▶ **PROMPT**: Filter task. Return each line of the material that holds the string "DCode".

*** Opening ENTRIES PROVIDED ***

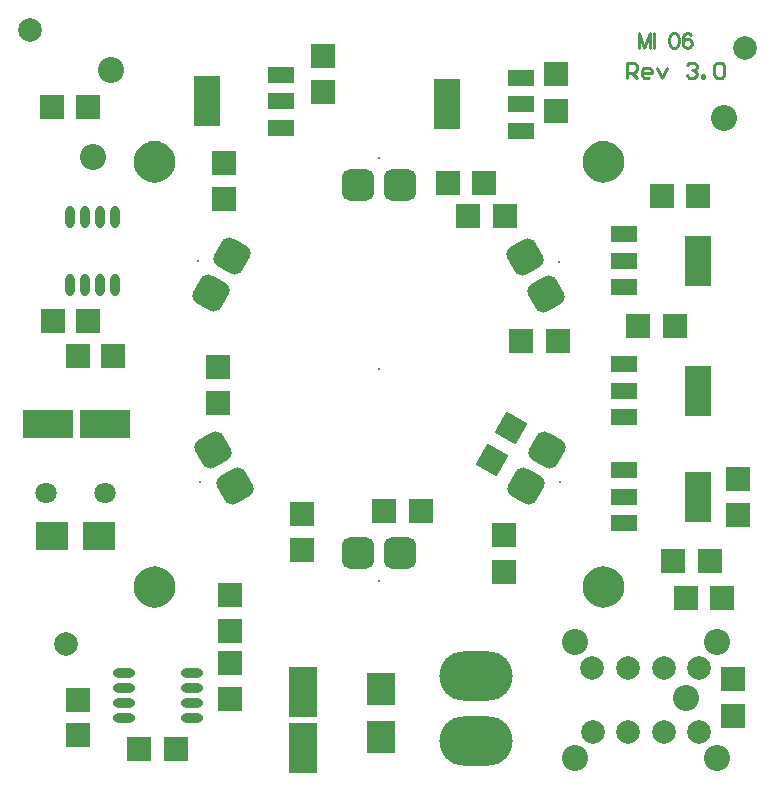
<source format=gts>
G04 Layer_Color=8388736*
%FSLAX44Y44*%
%MOMM*%
G71*
G01*
G75*
%ADD11C,2.0000*%
%ADD35C,0.2540*%
%ADD43C,2.2032*%
%ADD44R,2.2032X1.4032*%
%ADD45R,2.2032X4.2032*%
%ADD46R,2.0532X2.0532*%
%ADD47R,2.0532X2.0532*%
G04:AMPARAMS|DCode=48|XSize=2.7032mm|YSize=2.7032mm|CornerRadius=0.7266mm|HoleSize=0mm|Usage=FLASHONLY|Rotation=240.000|XOffset=0mm|YOffset=0mm|HoleType=Round|Shape=RoundedRectangle|*
%AMROUNDEDRECTD48*
21,1,2.7032,1.2500,0,0,240.0*
21,1,1.2500,2.7032,0,0,240.0*
1,1,1.4532,-0.8538,-0.2288*
1,1,1.4532,-0.2288,0.8538*
1,1,1.4532,0.8538,0.2288*
1,1,1.4532,0.2288,-0.8538*
%
%ADD48ROUNDEDRECTD48*%
G04:AMPARAMS|DCode=49|XSize=2.7032mm|YSize=2.7032mm|CornerRadius=0.7266mm|HoleSize=0mm|Usage=FLASHONLY|Rotation=120.000|XOffset=0mm|YOffset=0mm|HoleType=Round|Shape=RoundedRectangle|*
%AMROUNDEDRECTD49*
21,1,2.7032,1.2500,0,0,120.0*
21,1,1.2500,2.7032,0,0,120.0*
1,1,1.4532,0.2288,0.8538*
1,1,1.4532,0.8538,-0.2288*
1,1,1.4532,-0.2288,-0.8538*
1,1,1.4532,-0.8538,0.2288*
%
%ADD49ROUNDEDRECTD49*%
G04:AMPARAMS|DCode=50|XSize=2.7032mm|YSize=2.7032mm|CornerRadius=0.7266mm|HoleSize=0mm|Usage=FLASHONLY|Rotation=180.000|XOffset=0mm|YOffset=0mm|HoleType=Round|Shape=RoundedRectangle|*
%AMROUNDEDRECTD50*
21,1,2.7032,1.2500,0,0,180.0*
21,1,1.2500,2.7032,0,0,180.0*
1,1,1.4532,-0.6250,0.6250*
1,1,1.4532,0.6250,0.6250*
1,1,1.4532,0.6250,-0.6250*
1,1,1.4532,-0.6250,-0.6250*
%
%ADD50ROUNDEDRECTD50*%
%ADD51O,0.8032X1.9032*%
%ADD52C,1.2032*%
%ADD53R,2.4032X4.3532*%
%ADD54R,2.7032X2.3532*%
%ADD55R,2.1532X2.0532*%
%ADD56O,1.9032X0.8032*%
%ADD57R,2.3532X2.7032*%
%ADD58O,6.2032X4.2032*%
%ADD59P,2.9037X4X375.0*%
%ADD60R,2.0532X2.1532*%
%ADD61R,4.3532X2.4032*%
%ADD62C,0.2032*%
%ADD63C,2.0032*%
%ADD64C,1.8032*%
%ADD65C,3.2032*%
G36*
X1158631Y670947D02*
X1161929Y669946D01*
X1164969Y668321D01*
X1167634Y666134D01*
X1169821Y663469D01*
X1171446Y660429D01*
X1172447Y657131D01*
X1172785Y653700D01*
X1172447Y650269D01*
X1171446Y646971D01*
X1169821Y643931D01*
X1167634Y641266D01*
X1164969Y639079D01*
X1161929Y637454D01*
X1158631Y636453D01*
X1155200Y636115D01*
X1151769Y636453D01*
X1148471Y637454D01*
X1145430Y639079D01*
X1142766Y641266D01*
X1140579Y643931D01*
X1138954Y646971D01*
X1137953Y650269D01*
X1137615Y653700D01*
X1137953Y657131D01*
X1138954Y660429D01*
X1140579Y663469D01*
X1142766Y666134D01*
X1145430Y668321D01*
X1148471Y669946D01*
X1151769Y670947D01*
X1155200Y671285D01*
X1158631Y670947D01*
D02*
G37*
G36*
X778631D02*
X781929Y669946D01*
X784969Y668321D01*
X787634Y666134D01*
X789821Y663469D01*
X791446Y660429D01*
X792447Y657131D01*
X792785Y653700D01*
X792447Y650269D01*
X791446Y646971D01*
X789821Y643931D01*
X787634Y641266D01*
X784969Y639079D01*
X781929Y637454D01*
X778631Y636453D01*
X775200Y636115D01*
X771769Y636453D01*
X768471Y637454D01*
X765431Y639079D01*
X762766Y641266D01*
X760579Y643931D01*
X758954Y646971D01*
X757953Y650269D01*
X757615Y653700D01*
X757953Y657131D01*
X758954Y660429D01*
X760579Y663469D01*
X762766Y666134D01*
X765431Y668321D01*
X768471Y669946D01*
X771769Y670947D01*
X775200Y671285D01*
X778631Y670947D01*
D02*
G37*
G36*
X1158631Y1030947D02*
X1161929Y1029946D01*
X1164969Y1028321D01*
X1167634Y1026134D01*
X1169821Y1023469D01*
X1171446Y1020429D01*
X1172447Y1017131D01*
X1172785Y1013700D01*
X1172447Y1010269D01*
X1171446Y1006971D01*
X1169821Y1003931D01*
X1167634Y1001266D01*
X1164969Y999079D01*
X1161929Y997454D01*
X1158631Y996453D01*
X1155200Y996115D01*
X1151769Y996453D01*
X1148471Y997454D01*
X1145430Y999079D01*
X1142766Y1001266D01*
X1140579Y1003931D01*
X1138954Y1006971D01*
X1137953Y1010269D01*
X1137615Y1013700D01*
X1137953Y1017131D01*
X1138954Y1020429D01*
X1140579Y1023469D01*
X1142766Y1026134D01*
X1145430Y1028321D01*
X1148471Y1029946D01*
X1151769Y1030947D01*
X1155200Y1031285D01*
X1158631Y1030947D01*
D02*
G37*
G36*
X778631D02*
X781929Y1029946D01*
X784969Y1028321D01*
X787634Y1026134D01*
X789821Y1023469D01*
X791446Y1020429D01*
X792447Y1017131D01*
X792785Y1013700D01*
X792447Y1010269D01*
X791446Y1006971D01*
X789821Y1003931D01*
X787634Y1001266D01*
X784969Y999079D01*
X781929Y997454D01*
X778631Y996453D01*
X775200Y996115D01*
X771769Y996453D01*
X768471Y997454D01*
X765431Y999079D01*
X762766Y1001266D01*
X760579Y1003931D01*
X758954Y1006971D01*
X757953Y1010269D01*
X757615Y1013700D01*
X757953Y1017131D01*
X758954Y1020429D01*
X760579Y1023469D01*
X762766Y1026134D01*
X765431Y1028321D01*
X768471Y1029946D01*
X771769Y1030947D01*
X775200Y1031285D01*
X778631Y1030947D01*
D02*
G37*
D11*
X670000Y1125000D02*
D03*
X1275000Y1110000D02*
D03*
X700000Y605000D02*
D03*
D35*
X1185000Y1122697D02*
Y1110000D01*
Y1122697D02*
X1189837Y1110000D01*
X1194674Y1122697D02*
X1189837Y1110000D01*
X1194674Y1122697D02*
Y1110000D01*
X1198302Y1122697D02*
Y1110000D01*
X1214566Y1122697D02*
X1212753Y1122093D01*
X1211543Y1120279D01*
X1210939Y1117256D01*
Y1115442D01*
X1211543Y1112419D01*
X1212753Y1110605D01*
X1214566Y1110000D01*
X1215776D01*
X1217590Y1110605D01*
X1218799Y1112419D01*
X1219404Y1115442D01*
Y1117256D01*
X1218799Y1120279D01*
X1217590Y1122093D01*
X1215776Y1122697D01*
X1214566D01*
X1229501Y1120883D02*
X1228896Y1122093D01*
X1227082Y1122697D01*
X1225873D01*
X1224059Y1122093D01*
X1222850Y1120279D01*
X1222245Y1117256D01*
Y1114232D01*
X1222850Y1111814D01*
X1224059Y1110605D01*
X1225873Y1110000D01*
X1226478D01*
X1228292Y1110605D01*
X1229501Y1111814D01*
X1230106Y1113628D01*
Y1114232D01*
X1229501Y1116046D01*
X1228292Y1117256D01*
X1226478Y1117860D01*
X1225873D01*
X1224059Y1117256D01*
X1222850Y1116046D01*
X1222245Y1114232D01*
X1175000Y1085000D02*
Y1097696D01*
X1181348D01*
X1183464Y1095580D01*
Y1091348D01*
X1181348Y1089232D01*
X1175000D01*
X1179232D02*
X1183464Y1085000D01*
X1194044D02*
X1189812D01*
X1187696Y1087116D01*
Y1091348D01*
X1189812Y1093464D01*
X1194044D01*
X1196160Y1091348D01*
Y1089232D01*
X1187696D01*
X1200392Y1093464D02*
X1204624Y1085000D01*
X1208856Y1093464D01*
X1225784Y1095580D02*
X1227899Y1097696D01*
X1232132D01*
X1234248Y1095580D01*
Y1093464D01*
X1232132Y1091348D01*
X1230015D01*
X1232132D01*
X1234248Y1089232D01*
Y1087116D01*
X1232132Y1085000D01*
X1227899D01*
X1225784Y1087116D01*
X1238479Y1085000D02*
Y1087116D01*
X1240595D01*
Y1085000D01*
X1238479D01*
X1249059Y1095580D02*
X1251175Y1097696D01*
X1255407D01*
X1257523Y1095580D01*
Y1087116D01*
X1255407Y1085000D01*
X1251175D01*
X1249059Y1087116D01*
Y1095580D01*
D43*
X1225000Y560000D02*
D03*
X1257000Y1051000D02*
D03*
X723038Y1017771D02*
D03*
X738000Y1091000D02*
D03*
X1131000Y607000D02*
D03*
X1251250D02*
D03*
X1251250Y509000D02*
D03*
X1131250D02*
D03*
D44*
X1172500Y752500D02*
D03*
Y730000D02*
D03*
Y707500D02*
D03*
Y842500D02*
D03*
Y820000D02*
D03*
Y797500D02*
D03*
X882500Y1042500D02*
D03*
Y1065000D02*
D03*
Y1087500D02*
D03*
X1085750Y1040000D02*
D03*
Y1062500D02*
D03*
Y1085000D02*
D03*
X1172500Y952500D02*
D03*
Y930000D02*
D03*
Y907500D02*
D03*
D45*
X1235000Y730000D02*
D03*
Y820000D02*
D03*
X820000Y1065000D02*
D03*
X1023250Y1062500D02*
D03*
X1235000Y930000D02*
D03*
D46*
X1265000Y575500D02*
D03*
Y544500D02*
D03*
X1070750Y697500D02*
D03*
Y666500D02*
D03*
X829250Y809250D02*
D03*
Y840250D02*
D03*
X1269000Y745500D02*
D03*
Y714500D02*
D03*
X839000Y589500D02*
D03*
Y558500D02*
D03*
Y616000D02*
D03*
Y647000D02*
D03*
X900000Y684750D02*
D03*
Y715750D02*
D03*
X1115500Y1056750D02*
D03*
Y1087750D02*
D03*
X834000Y982000D02*
D03*
Y1013000D02*
D03*
X918000Y1072500D02*
D03*
Y1103500D02*
D03*
D47*
X1256000Y644000D02*
D03*
X1225000D02*
D03*
X1214500Y676000D02*
D03*
X1245500D02*
D03*
X1184500Y875000D02*
D03*
X1215500D02*
D03*
X1204500Y985000D02*
D03*
X1235500D02*
D03*
X719000Y1060000D02*
D03*
X688000D02*
D03*
X762250Y516500D02*
D03*
X793250D02*
D03*
X1054500Y995500D02*
D03*
X1023500D02*
D03*
X1085500Y862250D02*
D03*
X1116500D02*
D03*
X1000500Y718000D02*
D03*
X969500D02*
D03*
X1071750Y967750D02*
D03*
X1040750D02*
D03*
D48*
X1107331Y770038D02*
D03*
X1089331Y738862D02*
D03*
X822619Y902861D02*
D03*
X840619Y934038D02*
D03*
D49*
X842989Y738862D02*
D03*
X824989Y770038D02*
D03*
X1088750Y932750D02*
D03*
X1106750Y901573D02*
D03*
D50*
X983200Y682130D02*
D03*
X947200D02*
D03*
Y994270D02*
D03*
X983200D02*
D03*
D51*
X703950Y909500D02*
D03*
X716650D02*
D03*
X729350D02*
D03*
X742050D02*
D03*
X703950Y966500D02*
D03*
X716650D02*
D03*
X729350D02*
D03*
X742050D02*
D03*
D52*
X670000Y1125000D02*
D03*
X1275000Y1110000D02*
D03*
X700000Y605000D02*
D03*
D53*
X901000Y565000D02*
D03*
Y517000D02*
D03*
D54*
X688000Y697000D02*
D03*
X728000D02*
D03*
D55*
X710000Y528000D02*
D03*
Y558000D02*
D03*
D56*
X749750Y581050D02*
D03*
Y568350D02*
D03*
Y555650D02*
D03*
Y542950D02*
D03*
X806750Y581050D02*
D03*
Y568350D02*
D03*
Y555650D02*
D03*
Y542950D02*
D03*
D57*
X967000Y527000D02*
D03*
Y567000D02*
D03*
D58*
X1047250Y578000D02*
D03*
X1047750Y523500D02*
D03*
D59*
X1076750Y787923D02*
D03*
X1061250Y761077D02*
D03*
D60*
X719000Y879000D02*
D03*
X689000D02*
D03*
X710000Y849000D02*
D03*
X740000D02*
D03*
D61*
X733000Y792000D02*
D03*
X685000D02*
D03*
D62*
X1118250Y742950D02*
D03*
X811700Y929950D02*
D03*
X814070Y742950D02*
D03*
X965200Y659130D02*
D03*
X1117669Y928662D02*
D03*
X965200Y1017270D02*
D03*
Y838200D02*
D03*
D63*
X1236000Y584750D02*
D03*
X1206250Y585000D02*
D03*
X1176000D02*
D03*
X1146000Y584750D02*
D03*
X1236250Y531000D02*
D03*
X1206250Y531250D02*
D03*
X1176000Y531250D02*
D03*
X1146250Y531000D02*
D03*
D64*
X733000Y733000D02*
D03*
X683000D02*
D03*
D65*
X1034750Y523000D02*
D03*
Y578000D02*
D03*
M02*

</source>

*** Closing ENTRIES PROVIDED ***

▶ **RESULT**:
G04:AMPARAMS|DCode=48|XSize=2.7032mm|YSize=2.7032mm|CornerRadius=0.7266mm|HoleSize=0mm|Usage=FLASHONLY|Rotation=240.000|XOffset=0mm|YOffset=0mm|HoleType=Round|Shape=RoundedRectangle|*
G04:AMPARAMS|DCode=49|XSize=2.7032mm|YSize=2.7032mm|CornerRadius=0.7266mm|HoleSize=0mm|Usage=FLASHONLY|Rotation=120.000|XOffset=0mm|YOffset=0mm|HoleType=Round|Shape=RoundedRectangle|*
G04:AMPARAMS|DCode=50|XSize=2.7032mm|YSize=2.7032mm|CornerRadius=0.7266mm|HoleSize=0mm|Usage=FLASHONLY|Rotation=180.000|XOffset=0mm|YOffset=0mm|HoleType=Round|Shape=RoundedRectangle|*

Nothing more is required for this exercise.